**Ordem de serviço a**
Transcreva palavra por palavra o trecho do texto sobre o G20 Social entre "Sob o lema ‘Construindo" e "e de alimentos.", inclusive.

**Trecho fornecido**
------------------------------
Com PerifaLAB e Utopia Negra, Greenpeace discute transformação ecológica em espaço inédito dedicado à sociedade na cúpula das maiores economias do mundo
Pela primeira vez, o Brasil assumiu a presidência do G20 e inovou ao criar o G20 Social, com objetivo de ampliar a inclusão da sociedade nas discussões do grupo das principais economias do mundo, composto por 19 países, mais a União Europeia e a recém-incluída União Africana.
Sob o lema ‘Construindo um Mundo Justo e um Planeta Sustentável’, o evento contou com centenas de organizações, atividades e shows, e reuniu mais de 20 mil pessoas no Rio de Janeiro, dias antes da Cúpula dos Líderes.
O Greenpeace, com apoio do PerifaLAB e do Utopia Negra, fez parte da programação do G20 Social com um debate sobre o ‘Plano de Transformação Ecológica: Recomendações Brasileiras‘, discutindo soluções para as maiores agravantes do aquecimento global: a produção predatória de energia e de alimentos.
------------------------------
**Registros de entrada**

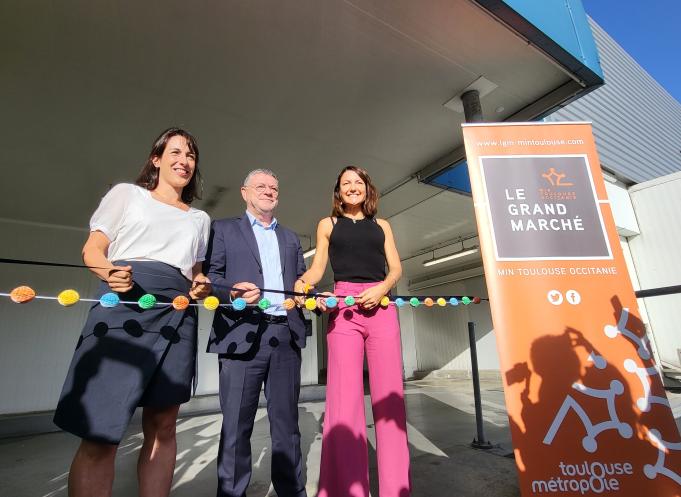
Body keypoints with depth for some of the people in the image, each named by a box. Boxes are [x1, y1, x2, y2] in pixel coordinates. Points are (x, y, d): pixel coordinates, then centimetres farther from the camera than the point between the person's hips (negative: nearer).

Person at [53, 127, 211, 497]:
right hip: (123, 304, -3)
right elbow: (93, 249, 8)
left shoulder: (200, 218, 24)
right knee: (99, 433, -6)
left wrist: (201, 287, 1)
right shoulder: (127, 193, 16)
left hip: (178, 315, 3)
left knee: (163, 427, 7)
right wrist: (109, 272, -13)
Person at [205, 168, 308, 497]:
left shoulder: (291, 238, 22)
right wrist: (232, 292, -19)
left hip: (286, 334, 4)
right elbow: (209, 275, 0)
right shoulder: (224, 229, 11)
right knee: (236, 424, 4)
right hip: (242, 334, -3)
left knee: (286, 421, 13)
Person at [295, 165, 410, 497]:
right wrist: (302, 283, -13)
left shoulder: (381, 225, 19)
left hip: (382, 307, 2)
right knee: (344, 396, -3)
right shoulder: (328, 224, 16)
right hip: (343, 308, -1)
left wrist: (381, 288, -9)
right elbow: (317, 268, 9)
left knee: (389, 395, 2)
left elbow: (396, 268, 11)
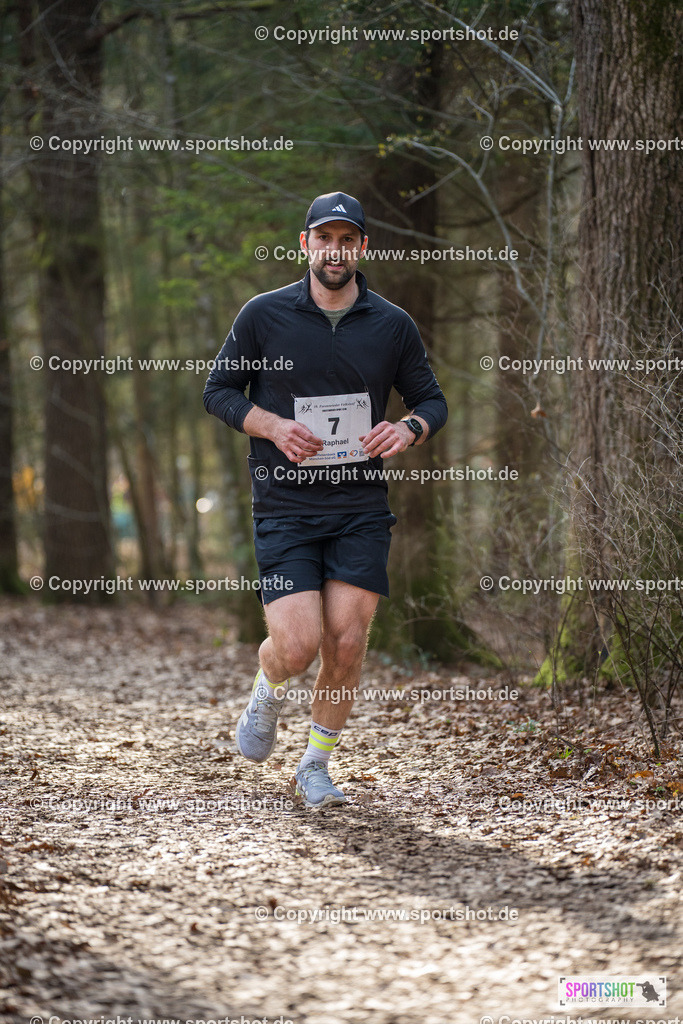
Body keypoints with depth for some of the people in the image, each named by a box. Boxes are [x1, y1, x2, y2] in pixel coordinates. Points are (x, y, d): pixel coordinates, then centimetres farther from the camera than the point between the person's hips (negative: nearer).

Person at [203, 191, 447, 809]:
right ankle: (268, 690, 24)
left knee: (347, 642, -5)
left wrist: (409, 429, -9)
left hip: (361, 509, 2)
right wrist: (274, 425, -12)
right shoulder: (264, 315, -1)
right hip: (284, 508, -2)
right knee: (299, 647, -13)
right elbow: (218, 391, 6)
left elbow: (432, 399, 14)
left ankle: (316, 765, 16)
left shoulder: (392, 325, 4)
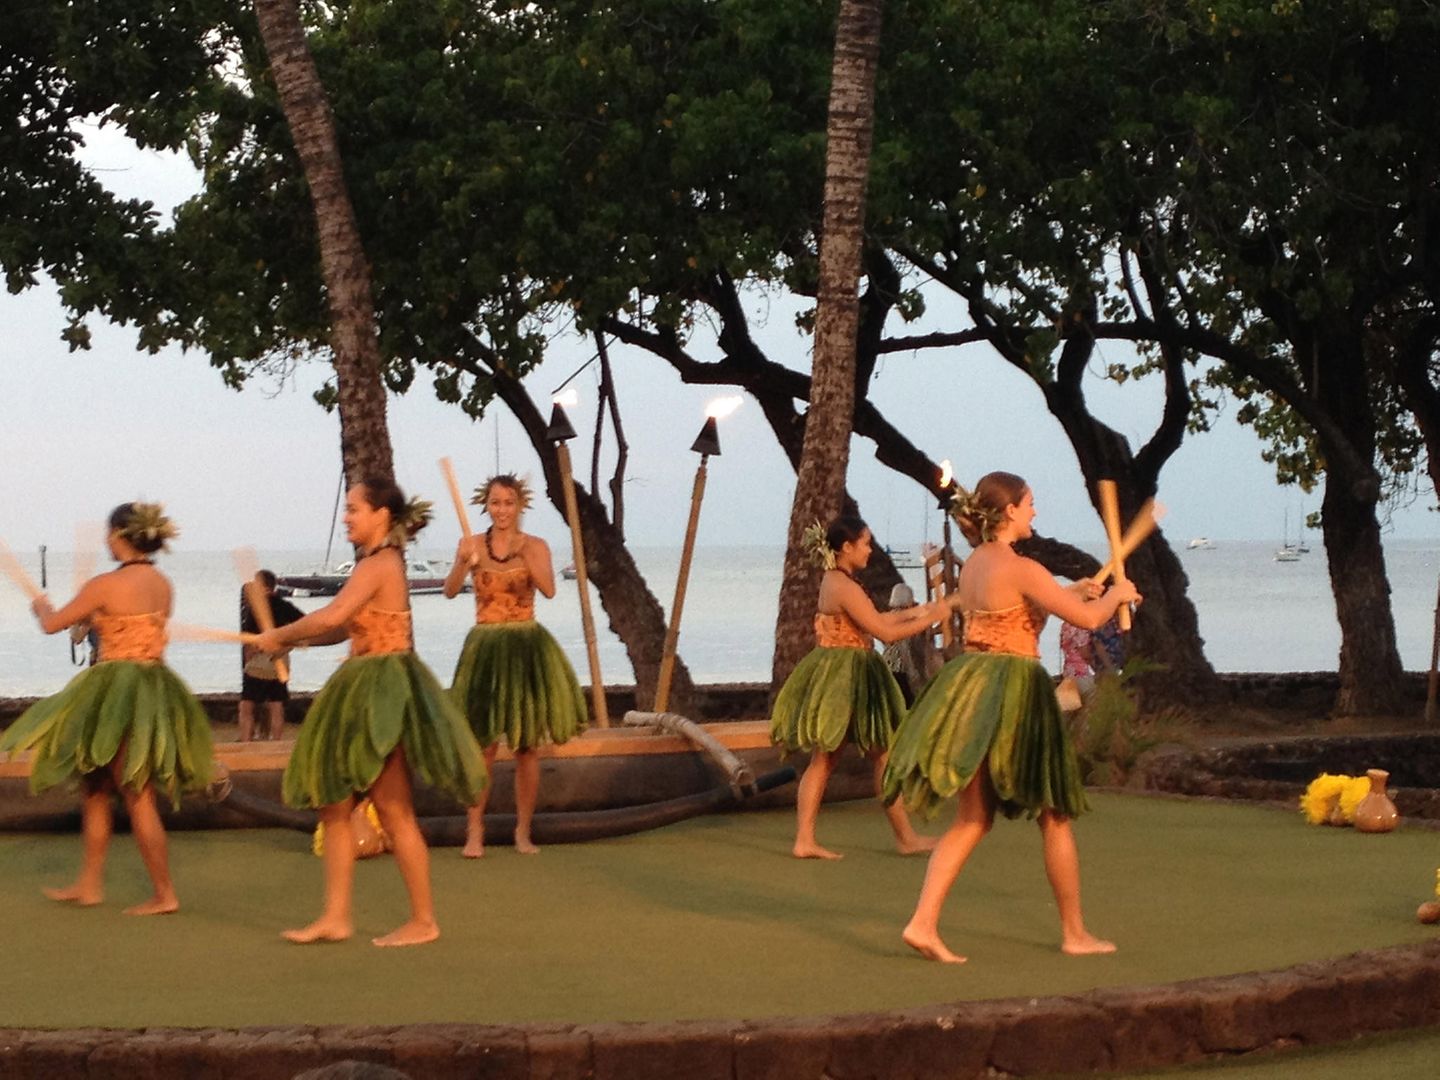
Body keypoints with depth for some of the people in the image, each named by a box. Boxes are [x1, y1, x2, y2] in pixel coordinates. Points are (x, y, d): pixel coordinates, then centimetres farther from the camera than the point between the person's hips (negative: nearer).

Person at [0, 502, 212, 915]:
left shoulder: (105, 586, -15)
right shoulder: (162, 584, 7)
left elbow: (53, 625, -3)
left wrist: (42, 605, 18)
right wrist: (89, 616, 31)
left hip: (116, 692, -8)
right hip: (155, 690, 8)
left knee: (137, 797, -2)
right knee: (95, 786, 19)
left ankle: (164, 894, 2)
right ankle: (89, 884, 26)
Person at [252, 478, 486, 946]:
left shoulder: (377, 565, -16)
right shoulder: (387, 563, 15)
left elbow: (331, 617, -28)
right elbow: (346, 627, 15)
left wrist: (280, 636, -13)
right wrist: (291, 640, 4)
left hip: (383, 692, -11)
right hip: (365, 693, 11)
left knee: (394, 811, -3)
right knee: (333, 804, 11)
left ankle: (424, 921, 5)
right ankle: (335, 917, 14)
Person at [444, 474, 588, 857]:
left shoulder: (535, 546, 2)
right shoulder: (471, 545, 3)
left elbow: (548, 590, -15)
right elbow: (450, 591, -10)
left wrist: (525, 555, -30)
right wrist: (464, 563, -29)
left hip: (527, 647, 1)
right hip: (485, 648, -1)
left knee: (527, 747, 4)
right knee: (482, 746, -5)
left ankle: (523, 832, 12)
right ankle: (474, 833, -2)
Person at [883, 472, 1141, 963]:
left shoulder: (972, 566, 11)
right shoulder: (1021, 569, -15)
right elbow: (1088, 618, -12)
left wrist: (1071, 591, 29)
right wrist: (1117, 594, 8)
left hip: (969, 690, 8)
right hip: (1014, 694, -8)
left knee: (972, 818, 10)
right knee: (1054, 816, 8)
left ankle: (923, 922, -6)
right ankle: (1075, 933, 18)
------------------------------
**Ordem de serviço b**
Cite exatamente as linhas dos registros que vão da linha que contém "right shoulder: (471, 545, 3)" até o fim dos registros, incluindo ambas as extremidades.

**Campo de resposta a**
Sob o lema ‘Construindo um Mundo Justo e um Planeta Sustentável’, o evento contou com centenas de organizações, atividades e shows, e reuniu mais de 20 mil pessoas no Rio de Janeiro, dias antes da Cúpula dos Líderes.
O Greenpeace, com apoio do PerifaLAB e do Utopia Negra, fez parte da programação do G20 Social com um debate sobre o ‘Plano de Transformação Ecológica: Recomendações Brasileiras‘, discutindo soluções para as maiores agravantes do aquecimento global: a produção predatória de energia e de alimentos.

**Campo de resposta b**
right shoulder: (471, 545, 3)
left elbow: (548, 590, -15)
right elbow: (450, 591, -10)
left wrist: (525, 555, -30)
right wrist: (464, 563, -29)
left hip: (527, 647, 1)
right hip: (485, 648, -1)
left knee: (527, 747, 4)
right knee: (482, 746, -5)
left ankle: (523, 832, 12)
right ankle: (474, 833, -2)
Person at [883, 472, 1141, 963]:
left shoulder: (972, 566, 11)
right shoulder: (1021, 569, -15)
right elbow: (1088, 618, -12)
left wrist: (1071, 591, 29)
right wrist: (1117, 594, 8)
left hip: (969, 690, 8)
right hip: (1014, 694, -8)
left knee: (972, 818, 10)
right knee: (1054, 816, 8)
left ankle: (923, 922, -6)
right ankle: (1075, 933, 18)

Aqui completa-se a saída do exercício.